** Exercise inputs follows **
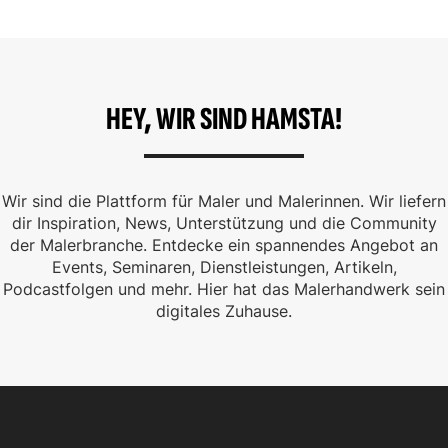
HEY, WIR SIND HAMSTA!
Wir sind die Plattform für Maler und Malerinnen. Wir liefern
dir Inspiration, News, Unterstützung und die Community
der Malerbranche. Entdecke ein spannendes Angebot an
Events, Seminaren, Dienstleistungen, Artikeln,
Podcastfolgen und mehr. Hier hat das Malerhandwerk sein
digitales Zuhause.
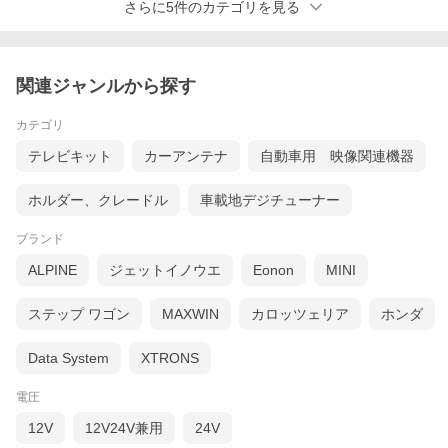
さらに5件のカテゴリを見る
関連ジャンルから探す
カテゴリ
テレビキット
カーアンテナ
自動車用 映像関連機器
ホルダー、クレードル
車載地デジチューナー
ブランド
ALPINE
ジェットイノウエ
Eonon
MINI
ステップ ワゴン
MAXWIN
カロッツェリア
ホンダ
Data System
XTRONS
電圧
12V
12V24V兼用
24V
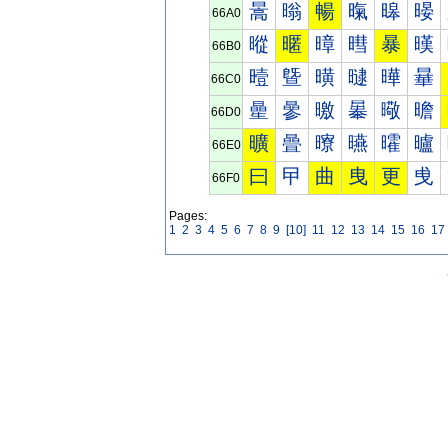
暠
暡
暢
暣
暤
暥
66A0
暰
暱
暲
暳
暴
暵
66B0
曀
曁
曂
曃
曄
曅
66C0
曐
曑
曒
曓
曔
曕
66D0
曠
曡
曢
曣
曤
曥
66E0
曰
曱
曲
曳
更
曵
66F0
Pages:
1
2
3
4
5
6
7
8
9
[10]
11
12
13
14
15
16
17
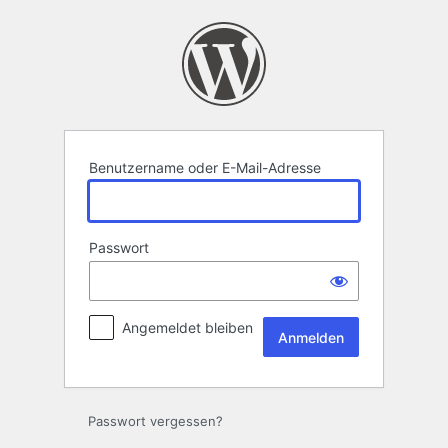
Anmelden
Benutzername oder E-Mail-Adresse
Passwort
Angemeldet bleiben
Passwort vergessen?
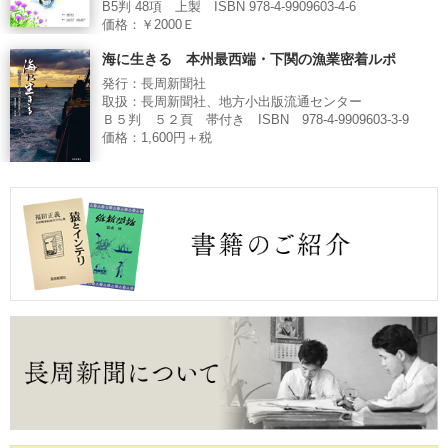
B5判 48項 上製 ISBN 978-4-9909603-4-6
価格：￥2000Ｅ
海に生きる 本州最西端・下関の漁業密着ルポ
発行：長周新聞社
取扱：長周新聞社、地方小出版流通センター
Ｂ５判 ５２頁 帯付き ISBN 978-4-9909603-3-9
価格：1,600円＋税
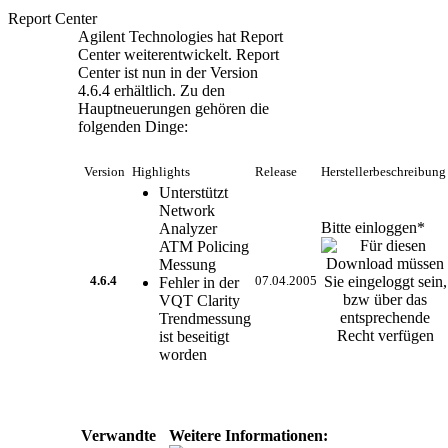
Report Center
Agilent Technologies hat Report
Center weiterentwickelt. Report
Center ist nun in der Version
4.6.4 erhältlich. Zu den
Hauptneuerungen gehören die
folgenden Dinge:
Version
Highlights
Release
Herstellerbeschreibun
Unterstützt
Network
Bitte einloggen*
Analyzer
ATM Policing
Messung
4.6.4
Fehler in der
07.04.2005
VQT Clarity
Trendmessung
ist beseitigt
worden
Verwandte
Weitere Informationen:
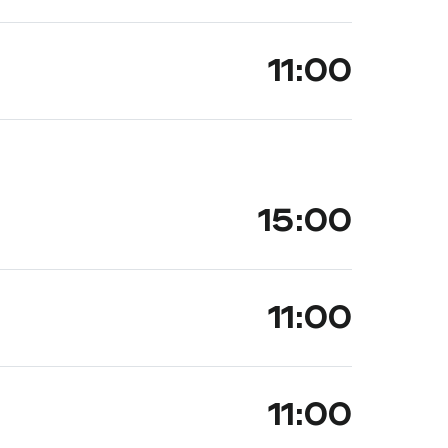
11:00
15:00
11:00
11:00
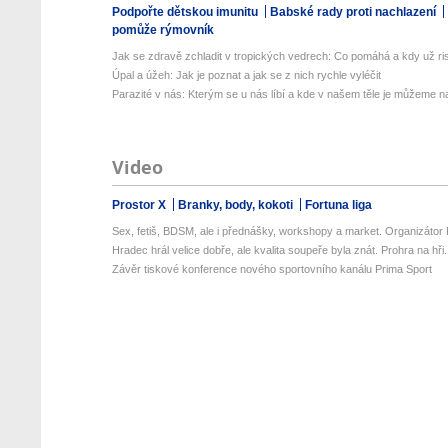
Podpořte dětskou imunitu
Babské rady proti nachlazení
pomůže rýmovník
Jak se zdravě zchladit v tropických vedrech: Co pomáhá a kdy už ris
Úpal a úžeh: Jak je poznat a jak se z nich rychle vyléčit
Parazité v nás: Kterým se u nás líbí a kde v našem těle je můžeme naj
Video
Prostor X
Branky, body, kokoti
Fortuna liga
Sex, fetiš, BDSM, ale i přednášky, workshopy a market. Organizátor P
Hradec hrál velice dobře, ale kvalita soupeře byla znát. Prohra na hři.
Závěr tiskové konference nového sportovního kanálu Prima Sport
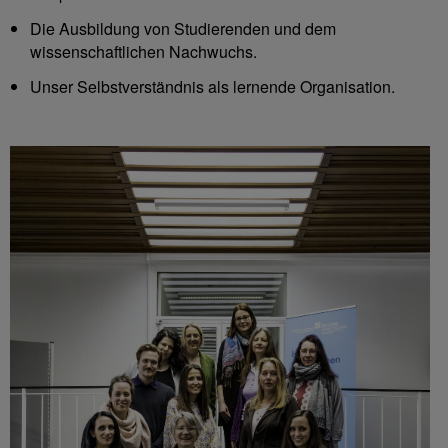
Die Ausbildung von Studierenden und dem
wissenschaftlichen Nachwuchs.
Unser Selbstverständnis als lernende Organisation.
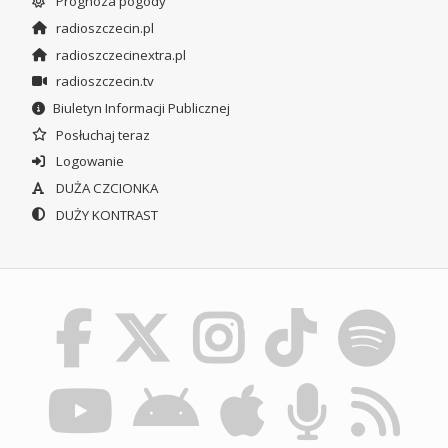
Prognoza pogody
radioszczecin.pl
radioszczecinextra.pl
radioszczecin.tv
Biuletyn Informacji Publicznej
Posłuchaj teraz
Logowanie
DUŻA CZCIONKA
DUŻY KONTRAST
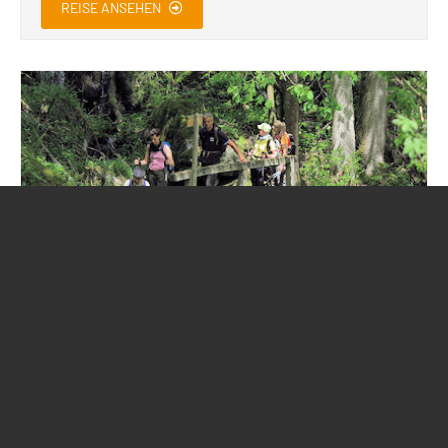
REISE ANSEHEN
Schluchtensteig macht Freu(n)de
geführte Wanderreise
Über aussichtsreiche Höhen und durch verwunschene
Schluchten
Wandern auf Deutschlands schönstem Weitwanderweg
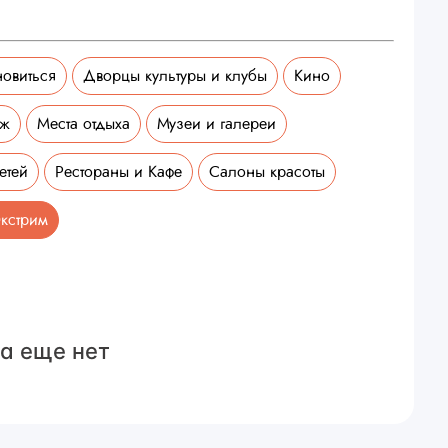
новиться
Дворцы культуры и клубы
Кино
аж
Места отдыха
Музеи и галереи
етей
Рестораны и Кафе
Салоны красоты
кстрим
а еще нет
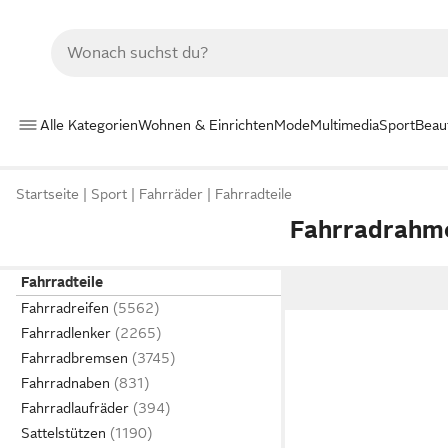
Alle Kategorien
Wohnen & Einrichten
Mode
Multimedia
Sport
Beau
Startseite
Sport
Fahrräder
Fahrradteile
Fahrradrahm
Fahrradteile
Fahrradreifen
Fahrradlenker
Fahrradbremsen
Fahrradnaben
Fahrradlaufräder
Sattelstützen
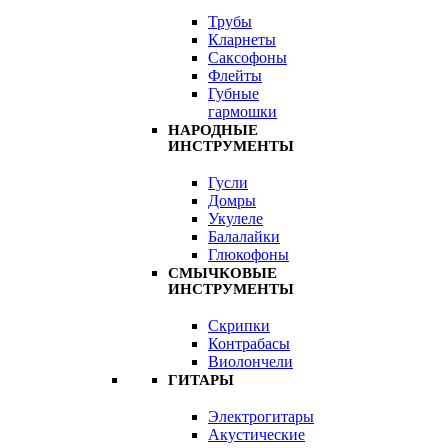
Трубы
Кларнеты
Саксофоны
Флейты
Губные
гармошки
НАРОДНЫЕ
ИНСТРУМЕНТЫ
Гусли
Домры
Укулеле
Балалайки
Глюкофоны
СМЫЧКОВЫЕ
ИНСТРУМЕНТЫ
Скрипки
Контрабасы
Виолончели
ГИТАРЫ
Электрогитары
Акустические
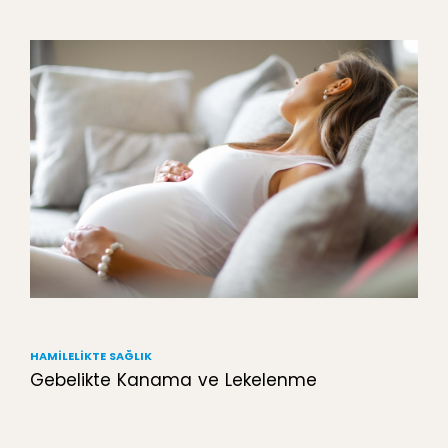
HAMILELIKTE SAĞLIK
Gebelikte Kanama ve Lekelenme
** End of Exercise inputs **
• **Exercise requirements**:
Pull out every line in the listing above that contains the string "ISBN". Matching is case-sensitive.

• **Solution to this problem**:
B5判 48項 上製 ISBN 978-4-9909603-4-6
Ｂ５判 ５２頁 帯付き ISBN 978-4-9909603-3-9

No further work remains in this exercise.